Extrait à lire:
* * * *

Puisque, selon Nietzsche, une civilisation est un tout, il en faut alors définir l’unité. Une analyse historique attentive et l’expérience des siècles futurs pourront seuls vérifier sa pensée. Nietzsche voit dans une civilisation un de ces ensembles solidaires comme en définissent les biologistes. Dans un vivant, aucun tissu, aucun organe ne saurait changer sans entramer un changement complémentaire des autres organes et des autres tissus. Une civilisation, pour naître, ou du moins pour atteindre à sa perfection, exige de même un effort concerté de toutes les forces qui la font vivre. Elle est un système fermé, prédestiné à une certaine vie, et qui souffre et meurt, quand ses organes dégénèrent par atrophie ou par pléthore[1]. Les idées directrices de ce système peuvent s’épeler dans tout ce qui manifeste la vie mentale, morale ou artistique d’un peuple. Mais elle ne se lit clairement que dans la conscience de lui qu’on appelle sa philosophie.

* * * *

Consigne: Dans l'extrait sur la civilisation selon Nietzsche, relevez les formes de la vie d'un peuple où peuvent s'épeler les idées directrices de ce système.

* * * *

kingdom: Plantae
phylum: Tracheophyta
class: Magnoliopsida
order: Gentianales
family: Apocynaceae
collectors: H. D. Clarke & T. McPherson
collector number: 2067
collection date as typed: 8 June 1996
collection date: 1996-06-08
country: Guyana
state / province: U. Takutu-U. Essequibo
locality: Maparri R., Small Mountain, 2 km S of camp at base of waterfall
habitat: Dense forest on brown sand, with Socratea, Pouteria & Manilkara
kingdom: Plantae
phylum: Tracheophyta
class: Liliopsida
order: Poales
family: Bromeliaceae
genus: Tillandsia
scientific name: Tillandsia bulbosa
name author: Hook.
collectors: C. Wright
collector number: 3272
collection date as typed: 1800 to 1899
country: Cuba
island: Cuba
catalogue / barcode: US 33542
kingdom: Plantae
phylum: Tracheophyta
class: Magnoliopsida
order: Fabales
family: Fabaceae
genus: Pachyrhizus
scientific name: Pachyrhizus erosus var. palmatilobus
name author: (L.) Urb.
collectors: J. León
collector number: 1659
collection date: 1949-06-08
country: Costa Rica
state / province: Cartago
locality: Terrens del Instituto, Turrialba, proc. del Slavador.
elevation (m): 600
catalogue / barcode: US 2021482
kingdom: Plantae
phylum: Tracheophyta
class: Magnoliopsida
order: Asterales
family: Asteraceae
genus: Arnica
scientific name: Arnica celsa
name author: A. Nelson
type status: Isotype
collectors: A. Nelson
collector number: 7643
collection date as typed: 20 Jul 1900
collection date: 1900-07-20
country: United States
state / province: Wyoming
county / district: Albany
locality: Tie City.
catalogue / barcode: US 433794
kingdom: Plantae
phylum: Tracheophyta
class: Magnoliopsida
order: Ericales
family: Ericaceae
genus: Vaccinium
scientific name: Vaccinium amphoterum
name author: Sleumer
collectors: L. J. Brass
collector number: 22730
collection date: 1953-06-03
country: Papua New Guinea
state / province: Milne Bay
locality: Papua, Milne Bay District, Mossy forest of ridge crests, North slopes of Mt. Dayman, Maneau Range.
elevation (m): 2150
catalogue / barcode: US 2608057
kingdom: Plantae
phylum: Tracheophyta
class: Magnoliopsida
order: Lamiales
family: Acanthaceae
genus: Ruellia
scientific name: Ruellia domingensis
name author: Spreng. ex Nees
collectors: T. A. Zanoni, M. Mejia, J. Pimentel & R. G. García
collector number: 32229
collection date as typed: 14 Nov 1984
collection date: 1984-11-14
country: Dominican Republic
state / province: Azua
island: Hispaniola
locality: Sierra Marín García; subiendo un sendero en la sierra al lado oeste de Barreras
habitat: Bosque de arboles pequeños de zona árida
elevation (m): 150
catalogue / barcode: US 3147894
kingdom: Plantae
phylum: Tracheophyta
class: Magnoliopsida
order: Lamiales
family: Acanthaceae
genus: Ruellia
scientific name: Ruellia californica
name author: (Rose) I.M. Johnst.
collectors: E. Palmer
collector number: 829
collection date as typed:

* * * *

Corrigé: La vie mentale, la vie morale et la vie artistique.